§ WHAT TO DO
Retype the stretch of the licochalcone A text from "Licochalcone A prevents" through "element-binding protein pathways." word for word.

§ EXCERPT TO READ
----------------------------------------

Licochalcone A prevents adipocyte differentiation and lipogenesis via suppression of peroxisome proliferator-activated receptor γ and sterol regulatory element-binding protein pathways.

Licochalcone A (LA) has been shown to exert multiple pharmacological effects, including anti-inflammatory, antiparasitic, antifungal, anticancer, and osteogenic activities. The present study investigated the ability of LA to suppress the differentiation of 3T3-L1 preadipocytes, and its antiobesity activity was explored using high fat diet (HFD)-fed ICR mice. During the terminal differentiation process, 3T3-L1 preadipocytes were treated with LA, and the lipid contents were quantified along with any changes in the expression of biomarkers associated with adipocyte differentiation and lipogenesis. The results show that LA significantly reduced lipid accumulation and down-regulated the expression of peroxisome proliferator-activated receptor γ, CCAAT/enhancer binding protein α, sterol regulatory element-binding protein 1c, and their target genes (fatty acid binding protein, fatty acid synthase, stearoyl-CoA desaturase 1, and glycerol-3-phosphate acyltransferase). In an animal study, body weight, triglyceride, cholesterol, and nonesterified fatty acid levels in the group given 10 mg/kg LA were significantly decreased by 14.0, 48.2, 58.9, and 73.5%, respectively. Transverse microcomputed tomography indicated that visceral fat depots in LA-treated mice were markedly reduced when compared with those of the HFD control group. In summary, these results suggest that LA exerts an antiobesity effect and that it is a candidate for future clinical trials.

----------------------------------------

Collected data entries
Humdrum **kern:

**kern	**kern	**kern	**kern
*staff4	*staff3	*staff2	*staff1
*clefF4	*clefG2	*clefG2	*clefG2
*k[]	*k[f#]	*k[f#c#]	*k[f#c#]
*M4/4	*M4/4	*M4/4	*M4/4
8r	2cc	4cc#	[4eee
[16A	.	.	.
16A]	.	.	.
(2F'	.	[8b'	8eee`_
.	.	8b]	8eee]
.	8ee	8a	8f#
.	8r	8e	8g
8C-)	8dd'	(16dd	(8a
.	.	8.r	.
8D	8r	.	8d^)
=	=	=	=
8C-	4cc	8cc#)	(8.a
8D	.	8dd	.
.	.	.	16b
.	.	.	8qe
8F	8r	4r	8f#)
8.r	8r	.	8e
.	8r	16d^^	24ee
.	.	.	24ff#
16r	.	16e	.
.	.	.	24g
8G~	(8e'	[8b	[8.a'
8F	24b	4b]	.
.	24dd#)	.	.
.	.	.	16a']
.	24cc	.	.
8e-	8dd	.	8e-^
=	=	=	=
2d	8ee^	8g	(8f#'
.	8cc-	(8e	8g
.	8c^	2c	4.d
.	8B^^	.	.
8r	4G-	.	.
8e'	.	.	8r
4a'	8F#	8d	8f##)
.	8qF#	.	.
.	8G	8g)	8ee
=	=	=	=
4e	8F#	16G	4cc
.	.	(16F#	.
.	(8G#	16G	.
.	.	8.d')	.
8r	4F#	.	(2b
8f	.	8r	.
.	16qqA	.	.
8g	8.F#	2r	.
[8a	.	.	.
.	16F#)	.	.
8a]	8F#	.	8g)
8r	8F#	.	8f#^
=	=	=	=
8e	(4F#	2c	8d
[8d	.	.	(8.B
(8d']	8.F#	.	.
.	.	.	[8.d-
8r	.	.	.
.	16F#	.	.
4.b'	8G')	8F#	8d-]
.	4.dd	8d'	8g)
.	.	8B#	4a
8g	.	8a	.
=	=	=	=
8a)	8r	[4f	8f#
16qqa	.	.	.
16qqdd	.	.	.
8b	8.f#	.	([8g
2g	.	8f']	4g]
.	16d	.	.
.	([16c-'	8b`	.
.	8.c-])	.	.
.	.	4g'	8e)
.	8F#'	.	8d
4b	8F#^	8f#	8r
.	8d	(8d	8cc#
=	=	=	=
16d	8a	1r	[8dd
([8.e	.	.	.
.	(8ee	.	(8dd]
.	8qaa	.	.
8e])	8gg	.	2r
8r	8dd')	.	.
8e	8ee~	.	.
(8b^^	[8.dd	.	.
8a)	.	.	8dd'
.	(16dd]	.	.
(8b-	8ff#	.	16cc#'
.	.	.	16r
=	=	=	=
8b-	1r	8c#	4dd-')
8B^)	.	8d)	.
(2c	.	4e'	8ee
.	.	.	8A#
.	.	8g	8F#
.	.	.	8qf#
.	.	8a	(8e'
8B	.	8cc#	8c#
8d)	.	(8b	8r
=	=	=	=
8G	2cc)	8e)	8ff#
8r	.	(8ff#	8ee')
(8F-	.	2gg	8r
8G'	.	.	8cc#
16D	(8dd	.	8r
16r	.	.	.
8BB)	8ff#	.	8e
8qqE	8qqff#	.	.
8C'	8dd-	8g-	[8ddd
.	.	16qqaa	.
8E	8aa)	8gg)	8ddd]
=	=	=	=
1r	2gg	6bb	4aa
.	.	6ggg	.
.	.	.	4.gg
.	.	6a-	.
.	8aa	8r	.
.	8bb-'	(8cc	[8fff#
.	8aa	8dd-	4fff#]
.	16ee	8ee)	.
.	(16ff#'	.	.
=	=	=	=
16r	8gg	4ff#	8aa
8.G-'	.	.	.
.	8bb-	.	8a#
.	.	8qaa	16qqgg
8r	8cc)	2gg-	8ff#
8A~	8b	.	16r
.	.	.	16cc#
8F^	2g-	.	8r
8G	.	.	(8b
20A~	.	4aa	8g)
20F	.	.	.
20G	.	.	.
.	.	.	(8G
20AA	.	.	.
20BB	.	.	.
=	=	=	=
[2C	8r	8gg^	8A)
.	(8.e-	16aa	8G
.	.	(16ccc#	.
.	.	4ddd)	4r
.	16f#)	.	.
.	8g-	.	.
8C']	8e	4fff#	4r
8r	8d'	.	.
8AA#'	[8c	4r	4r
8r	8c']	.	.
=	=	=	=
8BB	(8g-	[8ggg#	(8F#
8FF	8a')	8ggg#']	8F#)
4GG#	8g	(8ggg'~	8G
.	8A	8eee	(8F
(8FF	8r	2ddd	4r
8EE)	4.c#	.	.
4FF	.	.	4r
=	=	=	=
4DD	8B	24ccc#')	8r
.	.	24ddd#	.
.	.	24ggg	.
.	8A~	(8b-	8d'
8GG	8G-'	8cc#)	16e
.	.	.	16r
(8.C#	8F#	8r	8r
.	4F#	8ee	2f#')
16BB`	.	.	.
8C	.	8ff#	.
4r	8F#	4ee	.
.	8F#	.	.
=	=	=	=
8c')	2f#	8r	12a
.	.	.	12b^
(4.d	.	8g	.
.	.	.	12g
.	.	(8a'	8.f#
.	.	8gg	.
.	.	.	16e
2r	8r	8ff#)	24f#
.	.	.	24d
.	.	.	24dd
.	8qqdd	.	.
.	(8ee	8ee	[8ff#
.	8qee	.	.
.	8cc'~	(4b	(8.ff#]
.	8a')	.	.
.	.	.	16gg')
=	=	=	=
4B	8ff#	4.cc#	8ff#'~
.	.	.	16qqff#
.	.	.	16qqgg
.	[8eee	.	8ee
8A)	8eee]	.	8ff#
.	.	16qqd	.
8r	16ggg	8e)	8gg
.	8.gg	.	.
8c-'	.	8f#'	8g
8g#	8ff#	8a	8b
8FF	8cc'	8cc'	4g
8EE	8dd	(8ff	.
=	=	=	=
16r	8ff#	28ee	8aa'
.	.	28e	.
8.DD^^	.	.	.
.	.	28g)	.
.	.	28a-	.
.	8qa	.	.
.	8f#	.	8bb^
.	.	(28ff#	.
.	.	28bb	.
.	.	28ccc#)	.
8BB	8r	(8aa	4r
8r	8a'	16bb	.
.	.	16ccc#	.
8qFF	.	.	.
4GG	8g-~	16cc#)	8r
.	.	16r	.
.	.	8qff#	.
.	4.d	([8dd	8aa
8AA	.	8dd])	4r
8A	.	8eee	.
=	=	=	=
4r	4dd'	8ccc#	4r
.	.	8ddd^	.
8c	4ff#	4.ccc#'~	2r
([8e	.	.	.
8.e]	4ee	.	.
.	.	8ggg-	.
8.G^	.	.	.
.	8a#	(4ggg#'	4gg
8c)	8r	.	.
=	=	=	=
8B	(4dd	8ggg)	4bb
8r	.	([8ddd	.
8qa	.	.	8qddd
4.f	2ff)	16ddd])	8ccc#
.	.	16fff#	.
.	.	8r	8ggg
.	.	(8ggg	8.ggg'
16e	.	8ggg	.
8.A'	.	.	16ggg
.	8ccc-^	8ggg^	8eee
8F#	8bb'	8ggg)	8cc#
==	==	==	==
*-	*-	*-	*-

----------------------------------------

§ FINAL ANSWER
Licochalcone A prevents adipocyte differentiation and lipogenesis via suppression of peroxisome proliferator-activated receptor γ and sterol regulatory element-binding protein pathways.